После обеда легли спать. Выспавшись, вышли на крыльцо, приказали подать себе зельтерской и опять начали о том же…
– Петька! – крикнул Восьмеркин лакею. – Поди позови сюда Дуняшку, Любку и прочих! Скажи, хороводы водить! Да чтоб скорей! Живо у меня!
Отец семейства
Это случается обыкновенно после хорошего проигрыша или после попойки, когда разыгрывается катар. Степан Степаныч Жилин просыпается в необычайно пасмурном настроении. Вид у него кислый, помятый, разлохмаченный; на сером лице выражение недовольства: не то он обиделся, не то брезгает чем-то. Он медленно одевается, медленно пьет свое виши и начинает ходить по всем комнатам.
– Желал бы я знать, какая с-с-скотина ходит здесь и не затворяет дверей? – ворчит он сердито, запахиваясь в халат и громко отплевываясь. – Убрать эту бумагу! Зачем она здесь валяется? Держим двадцать прислуг, а порядка меньше, чем в корчме. Кто там звонил? Кого принесло?
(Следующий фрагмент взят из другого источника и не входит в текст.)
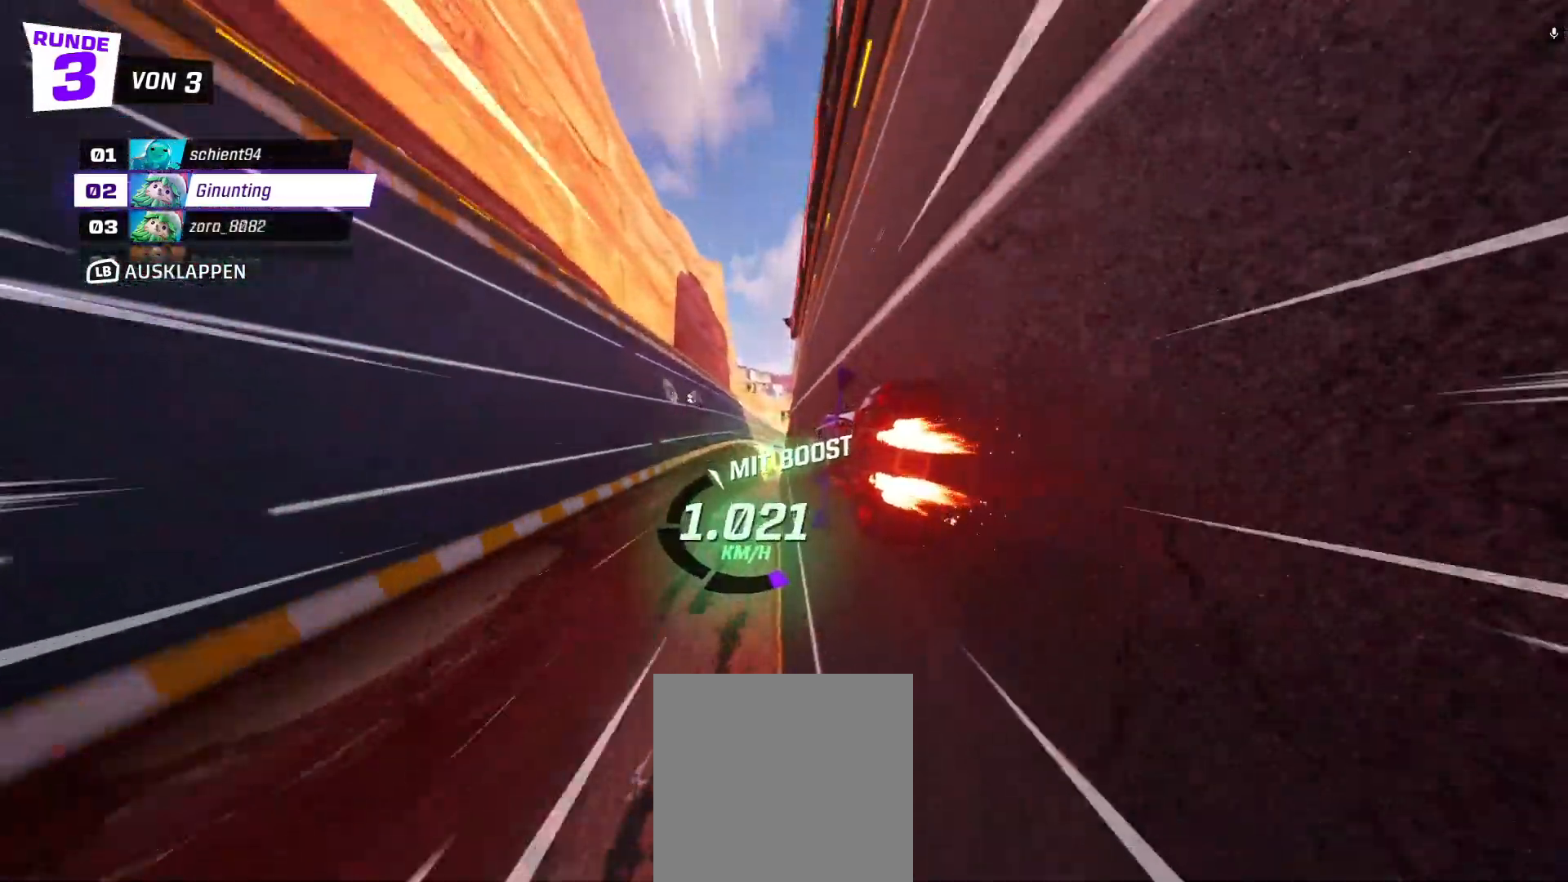
{"dt_ms": 500, "buttons": ["R2"], "left_stick": "center", "events": [[33, "A", "up"], [217, "X", "down"], [333, "X", "up"], [500, "left_stick", "center"]]}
– Это бабушка Анфиса, что нашего Федю принимала, – отвечает жена.
– Шляются тут… дармоеды!
– Тебя не поймешь, Степан Степаныч. Сам приглашал ее, а теперь бранишься.
– Я не бранюсь, а говорю. Занялась бы чем-нибудь, матушка, чем сидеть этак, сложа руки, и на спор лезть! Не понимаю этих женщин, клянусь честью! Не по-ни-маю! Как они могут проводить целые дни без дела? Муж работает, трудится, как вол, как с-с-скотина, а жена, подруга жизни, сидит, как цацочка, ничего не делает и ждет только случая, как бы побраниться от скуки с мужем. Пора, матушка, оставить эти институтские привычки! Ты теперь уже не институтка, не барышня, а мать, жена! Отворачиваешься? Ага! Неприятно слушать горькие истины?
– Странно, что горькие истины ты говоришь, только когда у тебя печень болит.
– Да, начинай сцены, начинай…
– Ты вчера был за городом? Или играл у кого-нибудь?
– А хотя бы и так? Кому какое дело? Разве я обязан отдавать кому-нибудь отчет? Разве я проигрываю не свои деньги? То, что я сам трачу, и то, что тратится в этом доме, принадлежит мне! Слышите ли? Мне!
И так далее, все в таком роде. Но ни в какое другое время Степан Степаныч не бывает так рассудителен, добродетелен, строг и справедлив, как за обедом, когда около него сидят все его домочадцы. Начинается обыкновенно с супа. Проглотив первую ложку, Жилин вдруг морщится и перестает есть.